There's much to catch up with as regards new Irish beer in recent months. Going all the way back to early October, St. Mel's were in town, occupying some of the taps in The Beerhouse for an evening. The new kid was St. Mel's IPA, which came with the warning that it's made to be sold in Longford. Which is fine: Longford people need IPA same as the rest of us. It's 5.2% ABV and a dark red colour. There's a wholesome density to it, warming, with an autumnal dark fruit kick on the end plus a touch of tannin. So an IPA in the strong English bitter mould then? Very much so. I happily downed a couple of pints of the kegged version but would love to try it on cask.
The guys had also brought the last of this summer's Beer Garden Wit, a seasonal I completely missed last year. There's elderflower in this and it features in the flavour in a big way. Alongside it there are big and warming Belgian yeast esters which I wouldn't have marked down as particularly summery, but maybe they're less intrusive when the beer is served cooler. It left me looking for the clean refreshing edge that witbier can usually be relied upon for.
From an out-of-season beer to one that was right on time: Rascals Social Hops #1 débuted in The Square Ball the following night. Social Hops is a community-based hop growing project, supported by the Bodytonic pub chain. The harvest was in mid-September and three weeks later there was a 4.5% ABV blonde ale on tap. The hops were all Prima Donna (except for a token bittering addition of something commercial) and the signature soft lemon flavour of this variety really shone, set on a lightly effervescent body and with a dry finish. It's, understandably, a subtle beer, but very drinkable and refreshing with it.
When not putting crowd-sourced hops to good use Rascals has also been continuing the sour beer series it began in September with The Hoppy One. Project Sour No. 2 is subtitled Seriously Saison and is very saison. Peppery vapours drift up from the hazy gold beer, and it tastes very fruity -- I get plum and lychee in particular -- plus a spicy edge in the finish. There's only the briefest pinch of tartness in amongst this before the fruit esters take over the flavour once again. It's a decent saison but I wanted much more from the sourness.

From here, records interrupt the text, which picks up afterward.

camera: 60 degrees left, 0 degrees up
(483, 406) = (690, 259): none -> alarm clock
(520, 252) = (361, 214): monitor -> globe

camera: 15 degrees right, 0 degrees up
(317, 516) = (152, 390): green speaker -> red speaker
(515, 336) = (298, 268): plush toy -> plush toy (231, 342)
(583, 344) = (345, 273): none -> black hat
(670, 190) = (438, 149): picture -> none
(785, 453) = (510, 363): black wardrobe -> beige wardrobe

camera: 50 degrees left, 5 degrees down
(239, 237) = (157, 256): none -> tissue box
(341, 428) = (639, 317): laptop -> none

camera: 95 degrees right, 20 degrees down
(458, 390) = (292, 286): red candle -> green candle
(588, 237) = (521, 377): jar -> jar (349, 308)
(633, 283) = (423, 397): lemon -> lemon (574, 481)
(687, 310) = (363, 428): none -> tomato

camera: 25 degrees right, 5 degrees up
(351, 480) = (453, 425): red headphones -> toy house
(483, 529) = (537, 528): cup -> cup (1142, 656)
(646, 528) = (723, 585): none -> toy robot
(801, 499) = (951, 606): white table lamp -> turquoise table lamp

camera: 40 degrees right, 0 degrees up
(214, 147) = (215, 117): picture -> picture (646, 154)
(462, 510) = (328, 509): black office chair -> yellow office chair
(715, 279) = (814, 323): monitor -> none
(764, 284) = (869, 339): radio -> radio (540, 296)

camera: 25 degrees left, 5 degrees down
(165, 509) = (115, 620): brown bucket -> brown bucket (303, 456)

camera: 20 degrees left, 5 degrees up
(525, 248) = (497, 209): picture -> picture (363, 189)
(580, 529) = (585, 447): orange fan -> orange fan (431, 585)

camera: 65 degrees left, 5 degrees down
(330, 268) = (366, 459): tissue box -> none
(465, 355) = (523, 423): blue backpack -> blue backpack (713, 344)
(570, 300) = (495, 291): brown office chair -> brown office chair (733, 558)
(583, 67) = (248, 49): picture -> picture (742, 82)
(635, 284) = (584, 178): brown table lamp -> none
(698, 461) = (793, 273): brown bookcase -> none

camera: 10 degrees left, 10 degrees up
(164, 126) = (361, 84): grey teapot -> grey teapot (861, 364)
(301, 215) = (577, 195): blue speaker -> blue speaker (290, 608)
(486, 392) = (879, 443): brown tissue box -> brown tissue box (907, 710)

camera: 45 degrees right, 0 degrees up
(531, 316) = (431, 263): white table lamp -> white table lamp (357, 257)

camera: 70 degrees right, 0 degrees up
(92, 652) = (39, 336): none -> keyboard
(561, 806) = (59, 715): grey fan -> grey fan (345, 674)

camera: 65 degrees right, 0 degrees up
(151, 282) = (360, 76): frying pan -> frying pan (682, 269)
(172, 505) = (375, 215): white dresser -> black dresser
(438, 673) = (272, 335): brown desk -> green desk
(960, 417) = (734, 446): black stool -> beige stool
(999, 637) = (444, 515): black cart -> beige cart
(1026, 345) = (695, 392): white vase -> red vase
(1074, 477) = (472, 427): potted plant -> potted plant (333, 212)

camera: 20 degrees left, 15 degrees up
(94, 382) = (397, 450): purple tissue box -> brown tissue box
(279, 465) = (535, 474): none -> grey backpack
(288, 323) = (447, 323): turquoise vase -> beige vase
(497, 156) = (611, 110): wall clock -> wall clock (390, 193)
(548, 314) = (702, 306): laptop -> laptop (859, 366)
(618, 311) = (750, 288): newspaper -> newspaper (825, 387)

I hoped I'd find that in Project Sour No. 3 aka Forest Fruit Sour, and I sort-of did: there's a big punchy lactic sourness in the flavour of this clear purpley-pink beer. But in front of it there's an unsubtle candy-sweet syrup flavour which brings the blackberry, dark cherry and even blueberry notes into the equation. It really reminded me of the cheapo fruit lambics made by the industrial brewers of Belgium: they were what first interested me in sour beer and I have a soft spot for how they operate, but they're not exactly sophisticated. This beer does deliver what it promises: it is sour and really tastes of forest fruit, but I was looking for something more substantially complex.
More recently, Rascals has also released an updated version of the Mint Chocolate Stout they were pouring at the RDS in September. The specific item of confectionery they're attempting to mimic is signalled by the name: 8:01, and they've raised the ABV and general flavour levels. The end result is 6% ABV and has a lovely oily mint twang. At the launch event in (where else?) The 108, I got to try it nitrokegged side-by-side with the straight-carbonation canned version. And while the nitro one hasn't been stripped of its flavour, the dry roast crispness and fun milk chocolate sweetness are much more apparent in the cans. Like the Ginger Porter on which the brewery was founded, this never loses sight of the classic beer style at its roots, which is very much to its credit.
And a footnote from Rascals: their Aussie-hopped Flamin' Red double IPA from last winter has been tweaked, rebadged and relaunched as Big Red DIPA but is still pretty much the same jammy spicy warmer it was before.